Car on a tous besoin d'un ennemi
Ennemi salutaire, "Le gris" vient ronger nos vies.
Nuancé, puissant et intérieur, Angelo Bison livre un remarquable seul en scène. Au Rideau.
Seul, dans la pénombre, adossé à son fauteuil décentré, un club en cuir fatigué, l'homme se retrouve à la moitié de sa vie. Bilan et tranquillité. Se consacrer à son travail, sans être dérangé. Enfin ! Mais est-il fait pour vivre en paix et s'asseoir sur quelques certitudes ? Pas sûr...
Parti s'installer dans un pavillon de banlieue, loin de son ex-femme, de sa maîtresse, de son emploi, notre héros a vue sur son jardin, précieux coin de verdure. Et... sur la télé du voisin. Premier rappel à la réalité, à la vulgarité de notre époque différente du Romantisme ou de la Révolution française.
L'Italie revient en finesse au Rideau de Bruxelles. Après Ascanio Celestini avec "Fabbrica" et "Histoires d'un idiot de guerre", voici l'auteur Giorgio Gaber, grande figure de la scène italienne, mis à l'honneur. Poète, musicien et chanteur anticonformiste, Gaber s'est uni au peintre Sandro Luporini, influencé par Morandi, pour écrire "Il grigio" ("Le gris"). Aux commandes, Pietro Pizzuti. A la barre, Angelo Bison. En point de mire, le passage des frontières.
Incarné par le tranquille Angelo Bison, qui se dévoile au fil du spectacle, le héros du jour, qui, pourtant, rêvait de solitude, va rencontrer, ou s'inventer, un cohabitant. Parce que, dit le texte, "on ne peut pas vivre dans ce refroidissement de l'âme. C'est pour cela qu'on a besoin d'un ennemi, même imaginaire".

### Entrées fournies
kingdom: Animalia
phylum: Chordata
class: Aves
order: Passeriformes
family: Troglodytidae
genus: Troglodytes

--

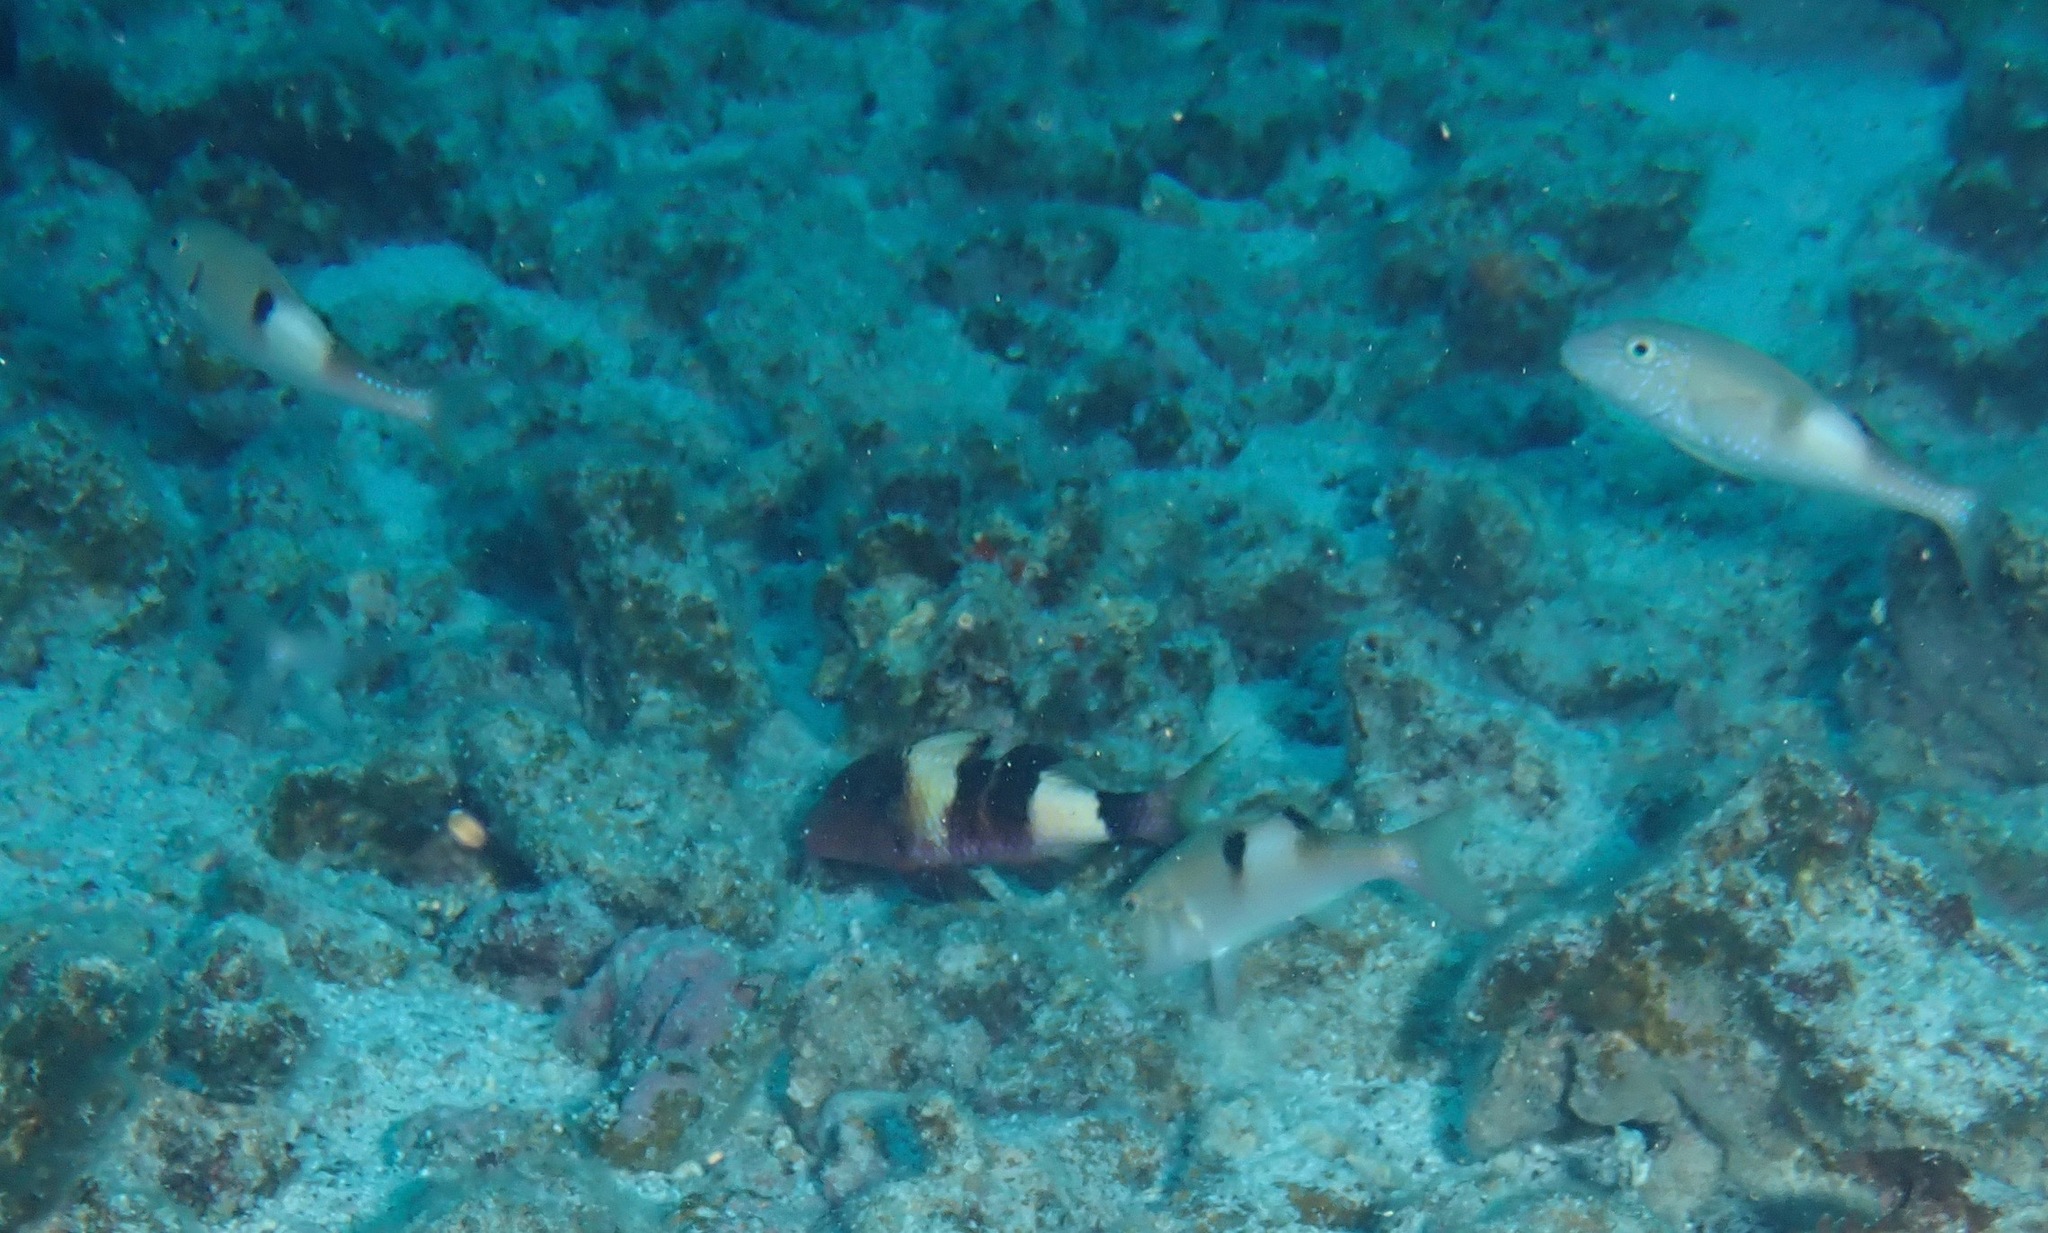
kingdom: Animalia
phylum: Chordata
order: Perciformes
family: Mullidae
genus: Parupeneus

### Objectif A
Répondez à ces questions sur le texte consacré à « Le gris » :
(i) Où le héros est-il parti s'installer ?
(ii) Avec quel peintre Giorgio Gaber a-t-il écrit « Il grigio » ?
(iii) Qui est aux commandes du spectacle ?
### Objectif B
Recopiez fidèlement tout ce qui va de « Seul, dans la » jusqu'à « certitudes ? Pas sûr... » dans le texte consacré à « Le gris ».

### Réponse A
(i) Dans un pavillon de banlieue.
(ii) Avec Sandro Luporini.
(iii) Pietro Pizzuti.

### Réponse B
Seul, dans la pénombre, adossé à son fauteuil décentré, un club en cuir fatigué, l'homme se retrouve à la moitié de sa vie. Bilan et tranquillité. Se consacrer à son travail, sans être dérangé. Enfin ! Mais est-il fait pour vivre en paix et s'asseoir sur quelques certitudes ? Pas sûr...